The report states that “In the context of this Magic Quadrant, cloud IaaS is defined as a standardized, highly automated offering, where compute resources, complemented by storage and networking capabilities, are owned by a service provider and offered to the customer on demand. The resources are scalable and elastic in near real time, and metered by use. Self-service interfaces are exposed directly to the customer, including a web-based UI and an API.

Gartner notes AWS's strengths as it's broad adoption across every level of business from enterprise to SMB. It also describes it as “the most mature, enterprise-ready provider, with the strongest track record of customer success and the most useful partner ecosystem.”

On the downside, Gartner criticises AWS's approach to announcing price reductions, which customers may interpret as being applicable to the company's services generally when they may not be.

The report also notes AWS's habit of rushing services and capabilities to market, “As a result, it is willing to launch feature-poor services or services without deep cross-platform integration, which it often defers to the future to address. The quest to be first to market sometimes results in services that need years of substantial engineering updates.

Microsoft's strengths are in its innovative and open approach, moving toward Linux, open source solutions and wide-ranging partnerships.

On the downside, its lack of technical support and field support agents, and a habit of overselling and underdelivering on budget and time of implementation, both of which can take away from the customer experience.
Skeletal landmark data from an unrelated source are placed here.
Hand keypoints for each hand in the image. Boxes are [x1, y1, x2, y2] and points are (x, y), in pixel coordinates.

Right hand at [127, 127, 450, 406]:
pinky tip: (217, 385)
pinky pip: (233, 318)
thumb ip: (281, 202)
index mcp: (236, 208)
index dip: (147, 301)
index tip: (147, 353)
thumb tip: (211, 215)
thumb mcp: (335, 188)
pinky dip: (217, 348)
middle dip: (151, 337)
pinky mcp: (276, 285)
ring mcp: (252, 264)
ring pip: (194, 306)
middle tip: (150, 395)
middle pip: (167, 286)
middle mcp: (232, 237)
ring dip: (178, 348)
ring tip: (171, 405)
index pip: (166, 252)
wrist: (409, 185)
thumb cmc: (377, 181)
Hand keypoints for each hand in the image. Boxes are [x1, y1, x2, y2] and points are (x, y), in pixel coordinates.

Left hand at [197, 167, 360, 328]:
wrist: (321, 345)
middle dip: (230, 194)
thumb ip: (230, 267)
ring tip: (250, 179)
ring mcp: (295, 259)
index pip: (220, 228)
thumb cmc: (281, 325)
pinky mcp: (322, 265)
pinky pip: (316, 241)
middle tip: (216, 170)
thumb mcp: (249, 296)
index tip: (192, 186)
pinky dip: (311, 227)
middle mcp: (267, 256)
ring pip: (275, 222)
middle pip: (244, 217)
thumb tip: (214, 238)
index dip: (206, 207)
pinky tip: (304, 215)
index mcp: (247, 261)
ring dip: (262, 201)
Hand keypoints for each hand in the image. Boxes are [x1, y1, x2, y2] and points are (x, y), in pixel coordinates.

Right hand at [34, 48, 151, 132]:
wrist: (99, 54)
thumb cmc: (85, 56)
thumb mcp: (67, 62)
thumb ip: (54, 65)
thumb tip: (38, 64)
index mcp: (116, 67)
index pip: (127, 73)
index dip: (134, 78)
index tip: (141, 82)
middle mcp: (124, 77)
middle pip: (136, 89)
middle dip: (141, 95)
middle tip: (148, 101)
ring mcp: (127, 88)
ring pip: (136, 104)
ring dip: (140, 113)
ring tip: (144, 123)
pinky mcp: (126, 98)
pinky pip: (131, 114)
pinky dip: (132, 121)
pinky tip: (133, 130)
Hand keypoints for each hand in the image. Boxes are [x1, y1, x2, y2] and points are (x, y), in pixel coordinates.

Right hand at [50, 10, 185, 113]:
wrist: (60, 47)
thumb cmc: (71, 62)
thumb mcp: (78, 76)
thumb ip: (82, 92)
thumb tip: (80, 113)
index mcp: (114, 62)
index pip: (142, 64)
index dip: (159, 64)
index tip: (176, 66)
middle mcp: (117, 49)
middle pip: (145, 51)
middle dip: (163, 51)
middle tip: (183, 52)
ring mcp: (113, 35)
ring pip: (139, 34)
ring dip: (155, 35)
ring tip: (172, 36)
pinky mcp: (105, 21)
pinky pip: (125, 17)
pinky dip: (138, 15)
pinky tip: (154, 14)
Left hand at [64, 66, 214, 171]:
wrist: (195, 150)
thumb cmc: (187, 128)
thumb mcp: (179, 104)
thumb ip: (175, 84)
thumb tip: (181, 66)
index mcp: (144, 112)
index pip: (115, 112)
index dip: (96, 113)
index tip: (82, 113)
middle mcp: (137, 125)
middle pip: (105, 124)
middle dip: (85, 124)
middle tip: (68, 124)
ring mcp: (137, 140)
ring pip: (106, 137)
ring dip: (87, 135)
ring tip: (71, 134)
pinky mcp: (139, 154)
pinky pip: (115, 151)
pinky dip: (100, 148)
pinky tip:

Google also gets a hat-tip in the report for its approach to innovation and emerging technologies, as well as its engineering support and training for customers.

All of its cautions are related to Google's weakness in the enterprise space, with a dearth of MSP partners and “inability to craft appropriate solutions for enterprise requirements when engaging with solution architects.

The Big Three cloud infrastructure partners continue to dominate the market, although the competition remains hot, with the Niche Players continuing to make strides towards staking a claim on the lucrative and ever-expanding space.